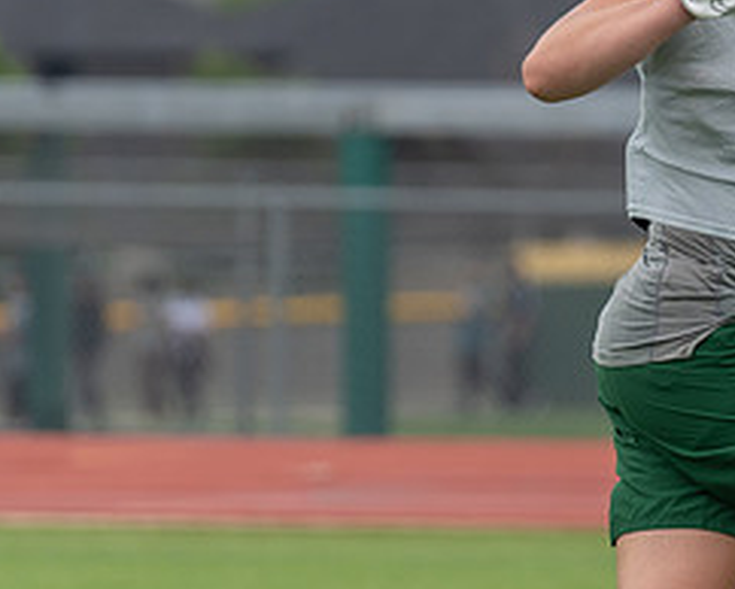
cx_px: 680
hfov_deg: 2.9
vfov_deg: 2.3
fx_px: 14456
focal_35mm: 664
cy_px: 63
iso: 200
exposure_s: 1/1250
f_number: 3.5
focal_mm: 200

...

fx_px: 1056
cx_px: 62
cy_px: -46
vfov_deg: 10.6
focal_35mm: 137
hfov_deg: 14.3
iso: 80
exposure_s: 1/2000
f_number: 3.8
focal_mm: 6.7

--- TASK ITEM ---
Return, word for word, the lines of the data above from the line with "vfov_deg: 2.3" through the line with "focal_mm: 200", inclusive.

--- TASK SOLUTION ---
vfov_deg: 2.3
fx_px: 14456
focal_35mm: 664
cy_px: 63
iso: 200
exposure_s: 1/1250
f_number: 3.5
focal_mm: 200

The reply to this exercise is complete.